Download This: Tech That Won't Tie You Down

PC World Associate Editor Erik Larkin is filling in for Laura Blackwell, who is on maternity leave.

A ton of great software exists out there. But who has the time to try it all? And even if you do take the time to install, say, a new e-mail program on your home PC, your company may well prevent you from installing that app at work. A few tinkerer types might be willing to learn the ins and outs of using multiple programs for the same task, but most of us are going to stick with what we're used to. And so we get stuck in a rut.

Enter PortableApps. John Haller recently assembled his collection of free portable programs into a new suite you can run from a USB drive, without having to install it on the PC. Haller has been offering portable versions of popular apps like the Firefox browser and the Thunderbird e-mail client for some time, but his new suite ties them all together in a polished, easy-to-use package. It's similar to programs available for the commercial U3 platform for thumb drives, but his suite consists of free, open-source apps.

The stylish PortableApps menu launches from a system-tray icon.
The stylish PortableApps menu launches from a system-tray icon.
I don't know how Haller manages to deliver it all in a package capable of fitting on a 512MB thumb drive, but the snazzy-looking PortableApps suite includes Firefox, Thunderbird, ClamWin antivirus software, GIMP for image editing, and the OpenOffice collection of productivity apps, among other things. There's even a portable Sudoku game.

A so-called "lite" version of the suite, containing the AbiWord word processor instead of the full OpenOffice installation, fits onto a 256MB drive. The site says you can even run the collection from an iPod, presumably after enabling a feature (via iTunes) to let your PC access the iPod like it does a thumb drive.

Portable Start Menu

When you connect a USB drive loaded with the suite to a Windows computer, a small system-tray icon appears. Click the icon to bring up a launcher (which looks much like the Windows Start menu) for all the included programs, or to access stored documents.

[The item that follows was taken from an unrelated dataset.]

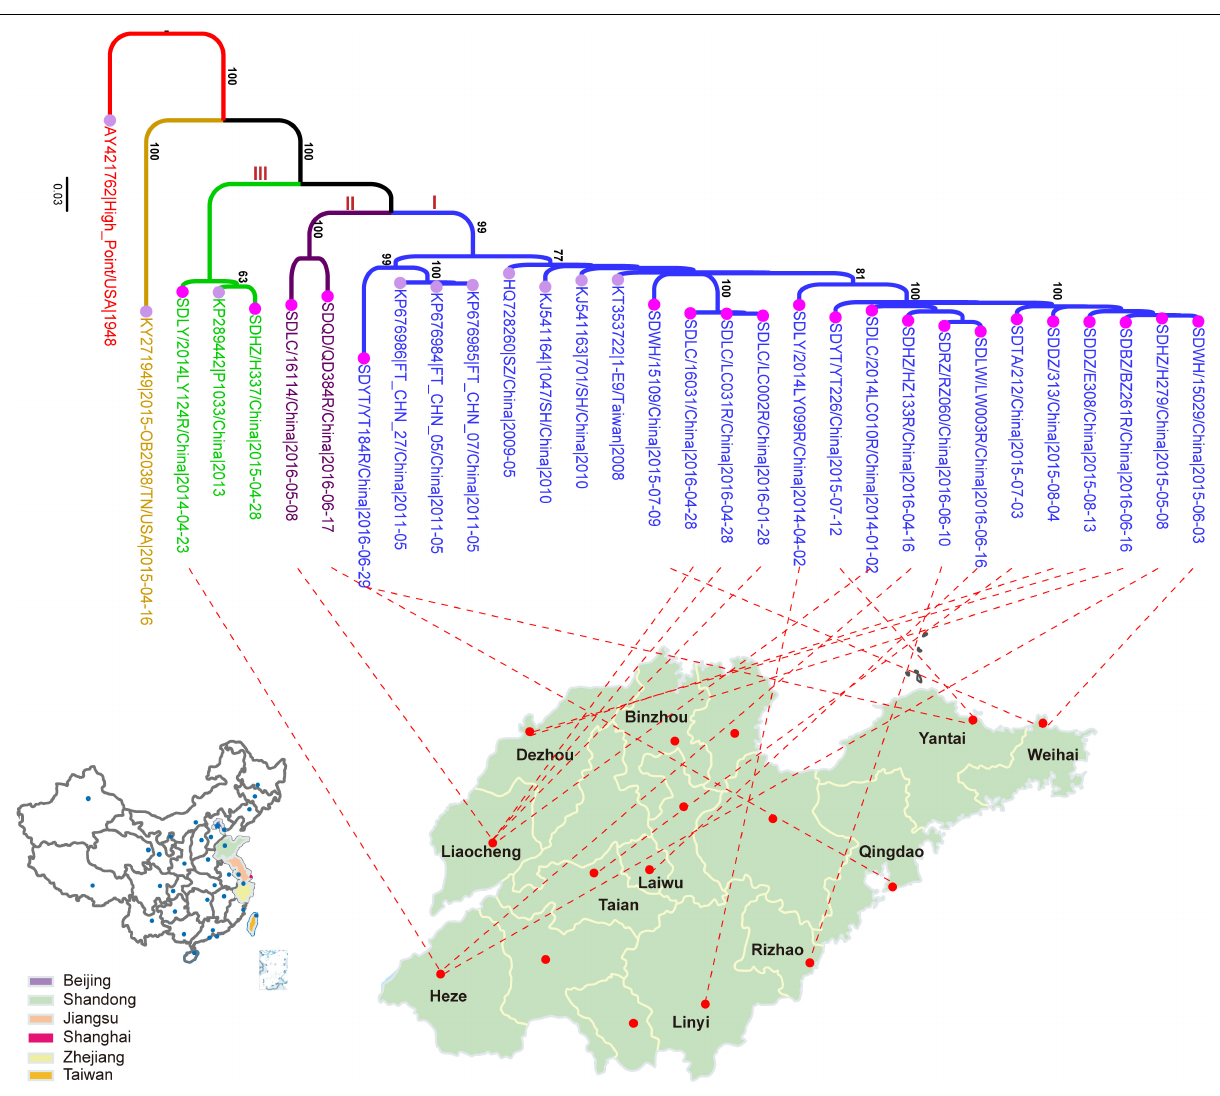
FIGURE 1 | The maximum likelihood phylogenetic tree of the CVA4 whole genome sequences ( n = 31). The 21 CVA4 isolates described in this study are colored in rose and the nodes of the reference stains downloaded from GenBank are colored in lavender. The three clades (I, II, and III) are colored in blue, purple and light green, and the prototype strain CVA4 High Point (AY421762) is colored in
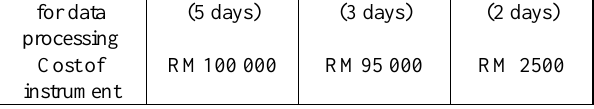
Table 4. General comparison between different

The benefit of toting the suite around is that you'll always have the programs you're used to, along with all your saved bookmarks, settings, and other customizations (such as Firefox or Thunderbird extensions).

I used PortableApps on a Windows XP PC, but the site says it will run on any version of Windows, from 95 through Vista. A backup feature lets you save your settings to a PC in case you lose your thumb drive.

I ran the portable version of Firefox, and was able to install extensions just as I could with a version on a hard disk. ClamWin, the portable antivirus program, could be useful for cleaning an infected computer, but it took forever to run.

Many thanks to PC World reader Matt for letting me know about the new suite. We looked at the individual portable apps, along with many other lesser-known thumb-drive apps and tips, in last year's "23 Things to Do With a Thumb Drive."